In terms of the direction of our lives, we need to first choose the right goal and then keep our focus on it. Our culture would probably agree about the need to focus on a goal. But the prevailing wisdom is that it doesn’t matter what the goal is. Just pick one. Create you own meaning. There is no absolute. Everything is relative. (Ray David addressed this clearly in last Sunday’s sermon “You are chosen”. You might want to give it a listen.)
For some reason, even though I was immersed in the idea that “everything is relative” (especially during my many years in university and working in the field of psychology), I never believed that. I always knew there was Truth (with a capital T) and I was on a search to find it. I had grown up with a just enough Christianity to make me think I had tried it and found it wanting. So I tried on all kinds of belief systems—in no particular order—and kept finding them to be wanting. Finally, I became open to trying Jesus again. In Him I found Truth. In following Him I found a worthy goal. But first I felt as though my life had been turned upside down. In reality, I had been upside down and was now turned right side up—disorienting at first but ultimately wonderfully reorienting. Things began to make sense and to work.
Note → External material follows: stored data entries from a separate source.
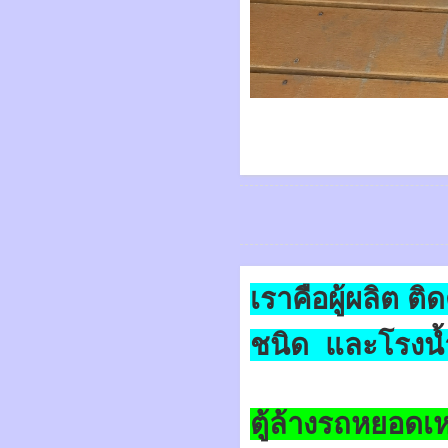
เราคือผู้ผลิต ต
ชนิด และโรงน้
ตู้ล้างรถหยอดเห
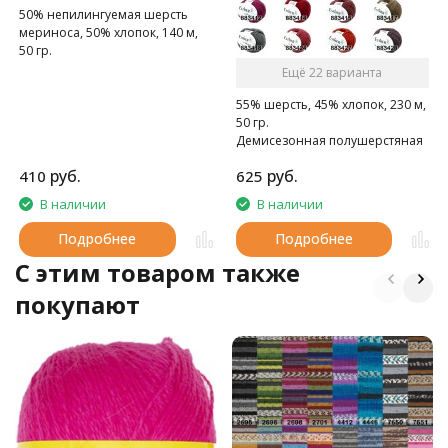
50% непилингуемая шерсть
мериноса, 50% хлопок, 140 м,
50 гр.
Ещё 22 варианта
55% шерсть, 45% хлопок, 230 м,
50 гр.
Демисезонная полушерстяная
пряжа
руб.
руб.
410
625
В наличии
В наличии
Подробнее
Подробнее
C этим товаром также
покупают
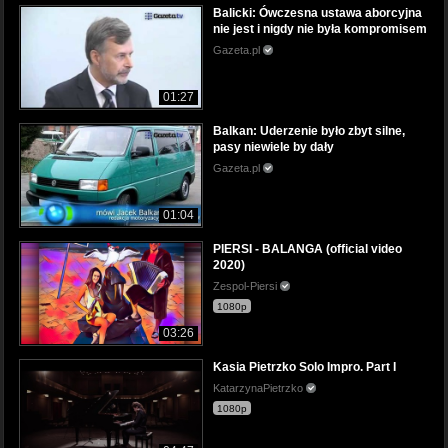
Balicki: Ówczesna ustawa aborcyjna
nie jest i nigdy nie była kompromisem
Gazeta.pl
01:27
Balkan: Uderzenie było zbyt silne,
pasy niewiele by dały
Gazeta.pl
01:04
PIERSI - BALANGA (official video
2020)
Zespol-Piersi
1080p
03:26
Kasia Pietrzko Solo Impro. Part I
KatarzynaPietrzko
1080p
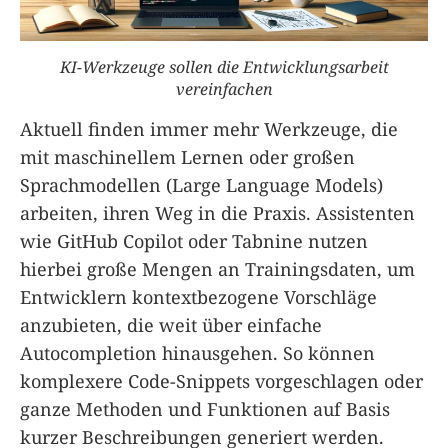
KI-Werkzeuge sollen die Entwicklungsarbeit
vereinfachen
Aktuell finden immer mehr Werkzeuge, die
mit maschinellem Lernen oder großen
Sprachmodellen (Large Language Models)
arbeiten, ihren Weg in die Praxis. Assistenten
wie GitHub Copilot oder Tabnine nutzen
hierbei große Mengen an Trainingsdaten, um
Entwicklern kontextbezogene Vorschläge
anzubieten, die weit über einfache
Autocompletion hinausgehen. So können
komplexere Code-Snippets vorgeschlagen oder
ganze Methoden und Funktionen auf Basis
kurzer Beschreibungen generiert werden.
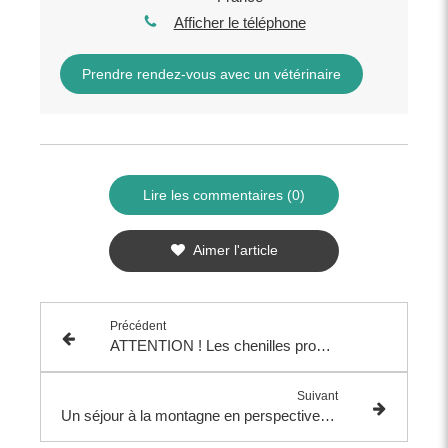
Afficher le téléphone
Prendre rendez-vous avec un vétérinaire
Lire les commentaires (0)
Aimer l'article
Précédent
ATTENTION ! Les chenilles processionnaires sont déjà là !!!
Suivant
Un séjour à la montagne en perspective ? Comment protéger vos animaux du froid et de la neige ?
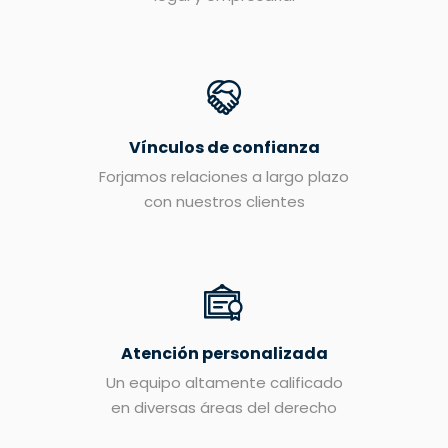
Vínculos de confianza
Forjamos relaciones a largo plazo
con nuestros clientes
Atención personalizada
Un equipo altamente calificado
en diversas áreas del derecho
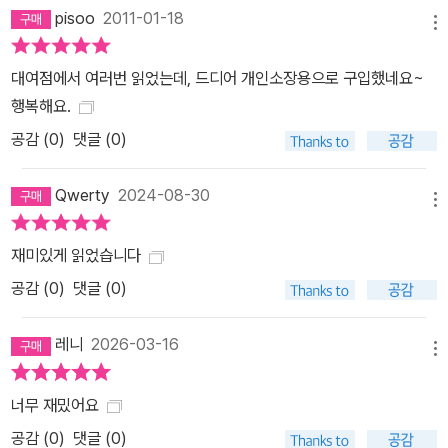
pisoo
2011-01-18
메뉴
대여점에서 여러번 읽었는데, 드디어 개인소장용으로 구입했네요~
행복해요.
공감 (
0
)
댓글 (0)
Qwerty
2024-08-30
메뉴
재미있게 읽었습니다
공감 (
0
)
댓글 (0)
레니
2026-03-16
메뉴
너무 재밌어요
공감 (
0
)
댓글 (0)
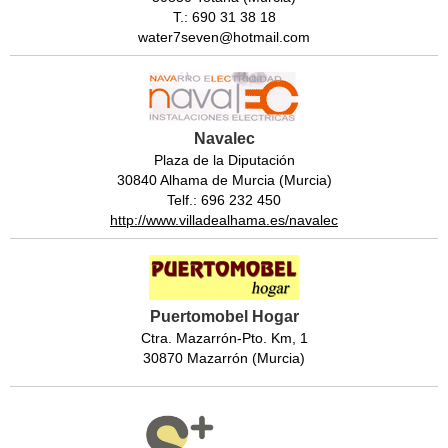
T.: 690 31 38 18
water7seven@hotmail.com
Navalec
Plaza de la Diputación
30840 Alhama de Murcia (Murcia)
Telf.: 696 232 450
http://www.villadealhama.es/navalec
Puertomobel Hogar
Ctra. Mazarrón-Pto. Km, 1
30870 Mazarrón (Murcia)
Now the challenge is to keep my focus on the goal of following Jesus, of knowing Him, of becoming like Him—all through God’s enabling ability by His Spirit working in me. (See Mark 1:17-18, Philippians 3:7-9, Ephesians 1:17-21, 1 John 3:2-3.) It is so easy to let other goals distract, dilute and preoccupy. But no other goal is worthy. No other goal will bear fruit that lasts forever. Everything else is temporary and so fleeting. In the last few months we have seen so many people’s lives turned upside down by earthquakes, tsunamis, nuclear meltdowns, uprisings and reprisals, floods, fires, tornadoes. Even where things are comparatively calm, each one of us has to deal with losses and unexpected and unwanted challenges and changes of various kinds.
There are, of course, other secondary goals that we have to focus on–earning a living, dealing with the day to day demands of life. But do we see these goals as of ultimate or temporary value? If we see them in the light of following Jesus and keep that as our overarching goal, then we won’t start to veer off course. But, if these goals become ends in themselves, we’ll end up in the ditch going nowhere.
Finally, it’s important to remember that in setting the goal of following Jesus we are called to set goals in Him but not to let even these distract us from Jesus Himself. In everything we do we are called to trust Him and Him alone. We can only follow someone we trust. Trusting Him in and for everything enables us to keep our focus on Him. And we become like what we focus on whether we realize it or not.
I happened to turn on the television during the day a few weeks ago (which I rarely do) and I heard Joyce Meyer talking about struggles in the first few years of her marriage. While praying about not being able to trust her husband (and she had experienced many breeches of trust growing up with abuse), the Lord asked her not to trust her husband but to trust Him with her husband. The Lord does not want us to put our ultimate trust in any other person—not even in ourselves as we can easily fail ourselves—but to trust in Him with each and every person in our lives and every situation that arises in our lives. By doing this day by day, challenge by challenge we are enabled to keep our focus on the goal set before us—seeing Jesus as He is and in so doing becoming like Him. (1 John 3:2-3)
In this Resurrection season of the Father’s love, let us help one another to keep our eyes on the Goal.